##### Data

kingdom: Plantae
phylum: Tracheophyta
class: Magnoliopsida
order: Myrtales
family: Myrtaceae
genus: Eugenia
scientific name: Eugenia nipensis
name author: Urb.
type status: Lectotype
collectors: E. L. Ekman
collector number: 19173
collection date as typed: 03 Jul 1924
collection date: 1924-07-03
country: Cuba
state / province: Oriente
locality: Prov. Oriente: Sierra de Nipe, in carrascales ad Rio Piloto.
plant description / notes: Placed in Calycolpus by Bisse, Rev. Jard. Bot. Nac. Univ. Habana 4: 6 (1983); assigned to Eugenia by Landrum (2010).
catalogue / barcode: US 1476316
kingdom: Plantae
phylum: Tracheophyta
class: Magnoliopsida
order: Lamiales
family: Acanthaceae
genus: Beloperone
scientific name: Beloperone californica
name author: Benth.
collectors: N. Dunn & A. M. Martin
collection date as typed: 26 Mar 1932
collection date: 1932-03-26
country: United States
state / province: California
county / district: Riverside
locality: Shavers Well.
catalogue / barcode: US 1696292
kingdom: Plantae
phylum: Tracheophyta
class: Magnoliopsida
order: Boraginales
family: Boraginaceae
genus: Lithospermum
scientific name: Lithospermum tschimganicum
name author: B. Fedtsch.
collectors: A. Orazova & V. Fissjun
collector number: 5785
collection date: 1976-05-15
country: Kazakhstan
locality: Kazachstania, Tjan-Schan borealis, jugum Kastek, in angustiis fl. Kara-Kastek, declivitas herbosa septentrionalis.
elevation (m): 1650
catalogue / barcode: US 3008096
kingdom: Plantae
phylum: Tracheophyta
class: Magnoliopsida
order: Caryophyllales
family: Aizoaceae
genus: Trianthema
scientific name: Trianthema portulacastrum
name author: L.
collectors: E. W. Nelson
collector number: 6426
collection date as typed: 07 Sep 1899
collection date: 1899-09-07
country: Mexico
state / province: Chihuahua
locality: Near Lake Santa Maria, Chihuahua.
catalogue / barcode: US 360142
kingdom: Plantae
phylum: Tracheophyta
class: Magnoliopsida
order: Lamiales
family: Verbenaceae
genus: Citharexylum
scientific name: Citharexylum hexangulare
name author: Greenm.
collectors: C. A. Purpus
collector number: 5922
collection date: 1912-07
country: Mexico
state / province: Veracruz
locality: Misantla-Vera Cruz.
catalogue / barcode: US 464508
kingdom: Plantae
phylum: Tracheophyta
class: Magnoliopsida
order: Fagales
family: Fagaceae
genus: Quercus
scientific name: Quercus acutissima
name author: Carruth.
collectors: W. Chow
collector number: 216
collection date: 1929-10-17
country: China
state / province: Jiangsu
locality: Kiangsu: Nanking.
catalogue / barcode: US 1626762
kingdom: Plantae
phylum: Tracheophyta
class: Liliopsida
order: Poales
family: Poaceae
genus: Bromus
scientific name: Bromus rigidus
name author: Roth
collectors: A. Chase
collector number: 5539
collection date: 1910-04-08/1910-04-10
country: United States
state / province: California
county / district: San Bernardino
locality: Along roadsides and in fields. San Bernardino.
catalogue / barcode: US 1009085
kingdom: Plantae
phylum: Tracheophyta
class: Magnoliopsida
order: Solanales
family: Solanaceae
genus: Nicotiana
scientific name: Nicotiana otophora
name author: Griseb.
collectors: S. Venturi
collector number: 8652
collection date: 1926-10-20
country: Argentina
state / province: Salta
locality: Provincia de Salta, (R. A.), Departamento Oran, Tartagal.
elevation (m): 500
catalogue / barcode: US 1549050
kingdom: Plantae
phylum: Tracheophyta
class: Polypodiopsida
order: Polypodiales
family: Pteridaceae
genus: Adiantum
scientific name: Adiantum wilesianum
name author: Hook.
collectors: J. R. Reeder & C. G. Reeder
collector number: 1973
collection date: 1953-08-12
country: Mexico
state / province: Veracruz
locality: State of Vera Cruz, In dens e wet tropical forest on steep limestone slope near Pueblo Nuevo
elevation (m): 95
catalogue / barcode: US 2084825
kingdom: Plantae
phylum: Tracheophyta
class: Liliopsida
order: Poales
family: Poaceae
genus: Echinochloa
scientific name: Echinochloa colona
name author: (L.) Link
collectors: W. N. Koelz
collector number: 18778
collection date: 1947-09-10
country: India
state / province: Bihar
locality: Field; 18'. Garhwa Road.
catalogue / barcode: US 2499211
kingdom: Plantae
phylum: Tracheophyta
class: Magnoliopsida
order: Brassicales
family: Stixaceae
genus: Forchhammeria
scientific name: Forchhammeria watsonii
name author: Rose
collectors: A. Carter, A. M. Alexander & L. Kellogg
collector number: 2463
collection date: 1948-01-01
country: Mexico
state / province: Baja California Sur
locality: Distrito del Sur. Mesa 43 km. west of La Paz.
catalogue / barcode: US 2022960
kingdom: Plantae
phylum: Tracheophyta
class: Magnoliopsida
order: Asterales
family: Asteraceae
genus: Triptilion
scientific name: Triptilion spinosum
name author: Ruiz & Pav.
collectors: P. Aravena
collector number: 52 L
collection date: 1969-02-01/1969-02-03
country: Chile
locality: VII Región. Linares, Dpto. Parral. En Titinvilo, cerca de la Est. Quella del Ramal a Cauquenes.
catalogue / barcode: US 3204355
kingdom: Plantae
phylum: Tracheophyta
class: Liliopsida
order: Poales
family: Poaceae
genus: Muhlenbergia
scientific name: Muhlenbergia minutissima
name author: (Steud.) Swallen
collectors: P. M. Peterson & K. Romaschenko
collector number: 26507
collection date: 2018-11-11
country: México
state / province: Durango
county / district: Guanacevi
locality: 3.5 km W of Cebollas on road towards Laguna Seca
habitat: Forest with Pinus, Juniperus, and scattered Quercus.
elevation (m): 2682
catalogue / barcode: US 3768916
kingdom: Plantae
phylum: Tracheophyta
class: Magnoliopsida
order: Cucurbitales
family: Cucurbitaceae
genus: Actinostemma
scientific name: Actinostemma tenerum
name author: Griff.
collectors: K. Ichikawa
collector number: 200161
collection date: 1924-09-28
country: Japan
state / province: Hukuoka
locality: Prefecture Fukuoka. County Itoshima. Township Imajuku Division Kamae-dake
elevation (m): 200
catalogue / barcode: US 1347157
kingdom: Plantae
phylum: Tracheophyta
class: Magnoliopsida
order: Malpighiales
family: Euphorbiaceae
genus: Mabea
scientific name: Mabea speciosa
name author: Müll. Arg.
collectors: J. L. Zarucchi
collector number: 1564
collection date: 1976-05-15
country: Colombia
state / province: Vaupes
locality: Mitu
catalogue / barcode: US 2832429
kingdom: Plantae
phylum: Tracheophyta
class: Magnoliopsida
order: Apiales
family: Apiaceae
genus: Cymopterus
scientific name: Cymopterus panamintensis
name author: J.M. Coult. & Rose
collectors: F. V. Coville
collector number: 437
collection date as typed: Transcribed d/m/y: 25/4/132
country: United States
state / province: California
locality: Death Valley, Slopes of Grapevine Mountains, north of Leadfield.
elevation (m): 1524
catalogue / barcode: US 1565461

##########

Repeat all of the data above line by line, changing nothing.

kingdom: Plantae
phylum: Tracheophyta
class: Magnoliopsida
order: Myrtales
family: Myrtaceae
genus: Eugenia
scientific name: Eugenia nipensis
name author: Urb.
type status: Lectotype
collectors: E. L. Ekman
collector number: 19173
collection date as typed: 03 Jul 1924
collection date: 1924-07-03
country: Cuba
state / province: Oriente
locality: Prov. Oriente: Sierra de Nipe, in carrascales ad Rio Piloto.
plant description / notes: Placed in Calycolpus by Bisse, Rev. Jard. Bot. Nac. Univ. Habana 4: 6 (1983); assigned to Eugenia by Landrum (2010).
catalogue / barcode: US 1476316
kingdom: Plantae
phylum: Tracheophyta
class: Magnoliopsida
order: Lamiales
family: Acanthaceae
genus: Beloperone
scientific name: Beloperone californica
name author: Benth.
collectors: N. Dunn & A. M. Martin
collection date as typed: 26 Mar 1932
collection date: 1932-03-26
country: United States
state / province: California
county / district: Riverside
locality: Shavers Well.
catalogue / barcode: US 1696292
kingdom: Plantae
phylum: Tracheophyta
class: Magnoliopsida
order: Boraginales
family: Boraginaceae
genus: Lithospermum
scientific name: Lithospermum tschimganicum
name author: B. Fedtsch.
collectors: A. Orazova & V. Fissjun
collector number: 5785
collection date: 1976-05-15
country: Kazakhstan
locality: Kazachstania, Tjan-Schan borealis, jugum Kastek, in angustiis fl. Kara-Kastek, declivitas herbosa septentrionalis.
elevation (m): 1650
catalogue / barcode: US 3008096
kingdom: Plantae
phylum: Tracheophyta
class: Magnoliopsida
order: Caryophyllales
family: Aizoaceae
genus: Trianthema
scientific name: Trianthema portulacastrum
name author: L.
collectors: E. W. Nelson
collector number: 6426
collection date as typed: 07 Sep 1899
collection date: 1899-09-07
country: Mexico
state / province: Chihuahua
locality: Near Lake Santa Maria, Chihuahua.
catalogue / barcode: US 360142
kingdom: Plantae
phylum: Tracheophyta
class: Magnoliopsida
order: Lamiales
family: Verbenaceae
genus: Citharexylum
scientific name: Citharexylum hexangulare
name author: Greenm.
collectors: C. A. Purpus
collector number: 5922
collection date: 1912-07
country: Mexico
state / province: Veracruz
locality: Misantla-Vera Cruz.
catalogue / barcode: US 464508
kingdom: Plantae
phylum: Tracheophyta
class: Magnoliopsida
order: Fagales
family: Fagaceae
genus: Quercus
scientific name: Quercus acutissima
name author: Carruth.
collectors: W. Chow
collector number: 216
collection date: 1929-10-17
country: China
state / province: Jiangsu
locality: Kiangsu: Nanking.
catalogue / barcode: US 1626762
kingdom: Plantae
phylum: Tracheophyta
class: Liliopsida
order: Poales
family: Poaceae
genus: Bromus
scientific name: Bromus rigidus
name author: Roth
collectors: A. Chase
collector number: 5539
collection date: 1910-04-08/1910-04-10
country: United States
state / province: California
county / district: San Bernardino
locality: Along roadsides and in fields. San Bernardino.
catalogue / barcode: US 1009085
kingdom: Plantae
phylum: Tracheophyta
class: Magnoliopsida
order: Solanales
family: Solanaceae
genus: Nicotiana
scientific name: Nicotiana otophora
name author: Griseb.
collectors: S. Venturi
collector number: 8652
collection date: 1926-10-20
country: Argentina
state / province: Salta
locality: Provincia de Salta, (R. A.), Departamento Oran, Tartagal.
elevation (m): 500
catalogue / barcode: US 1549050
kingdom: Plantae
phylum: Tracheophyta
class: Polypodiopsida
order: Polypodiales
family: Pteridaceae
genus: Adiantum
scientific name: Adiantum wilesianum
name author: Hook.
collectors: J. R. Reeder & C. G. Reeder
collector number: 1973
collection date: 1953-08-12
country: Mexico
state / province: Veracruz
locality: State of Vera Cruz, In dens e wet tropical forest on steep limestone slope near Pueblo Nuevo
elevation (m): 95
catalogue / barcode: US 2084825
kingdom: Plantae
phylum: Tracheophyta
class: Liliopsida
order: Poales
family: Poaceae
genus: Echinochloa
scientific name: Echinochloa colona
name author: (L.) Link
collectors: W. N. Koelz
collector number: 18778
collection date: 1947-09-10
country: India
state / province: Bihar
locality: Field; 18'. Garhwa Road.
catalogue / barcode: US 2499211
kingdom: Plantae
phylum: Tracheophyta
class: Magnoliopsida
order: Brassicales
family: Stixaceae
genus: Forchhammeria
scientific name: Forchhammeria watsonii
name author: Rose
collectors: A. Carter, A. M. Alexander & L. Kellogg
collector number: 2463
collection date: 1948-01-01
country: Mexico
state / province: Baja California Sur
locality: Distrito del Sur. Mesa 43 km. west of La Paz.
catalogue / barcode: US 2022960
kingdom: Plantae
phylum: Tracheophyta
class: Magnoliopsida
order: Asterales
family: Asteraceae
genus: Triptilion
scientific name: Triptilion spinosum
name author: Ruiz & Pav.
collectors: P. Aravena
collector number: 52 L
collection date: 1969-02-01/1969-02-03
country: Chile
locality: VII Región. Linares, Dpto. Parral. En Titinvilo, cerca de la Est. Quella del Ramal a Cauquenes.
catalogue / barcode: US 3204355
kingdom: Plantae
phylum: Tracheophyta
class: Liliopsida
order: Poales
family: Poaceae
genus: Muhlenbergia
scientific name: Muhlenbergia minutissima
name author: (Steud.) Swallen
collectors: P. M. Peterson & K. Romaschenko
collector number: 26507
collection date: 2018-11-11
country: México
state / province: Durango
county / district: Guanacevi
locality: 3.5 km W of Cebollas on road towards Laguna Seca
habitat: Forest with Pinus, Juniperus, and scattered Quercus.
elevation (m): 2682
catalogue / barcode: US 3768916
kingdom: Plantae
phylum: Tracheophyta
class: Magnoliopsida
order: Cucurbitales
family: Cucurbitaceae
genus: Actinostemma
scientific name: Actinostemma tenerum
name author: Griff.
collectors: K. Ichikawa
collector number: 200161
collection date: 1924-09-28
country: Japan
state / province: Hukuoka
locality: Prefecture Fukuoka. County Itoshima. Township Imajuku Division Kamae-dake
elevation (m): 200
catalogue / barcode: US 1347157
kingdom: Plantae
phylum: Tracheophyta
class: Magnoliopsida
order: Malpighiales
family: Euphorbiaceae
genus: Mabea
scientific name: Mabea speciosa
name author: Müll. Arg.
collectors: J. L. Zarucchi
collector number: 1564
collection date: 1976-05-15
country: Colombia
state / province: Vaupes
locality: Mitu
catalogue / barcode: US 2832429
kingdom: Plantae
phylum: Tracheophyta
class: Magnoliopsida
order: Apiales
family: Apiaceae
genus: Cymopterus
scientific name: Cymopterus panamintensis
name author: J.M. Coult. & Rose
collectors: F. V. Coville
collector number: 437
collection date as typed: Transcribed d/m/y: 25/4/132
country: United States
state / province: California
locality: Death Valley, Slopes of Grapevine Mountains, north of Leadfield.
elevation (m): 1524
catalogue / barcode: US 1565461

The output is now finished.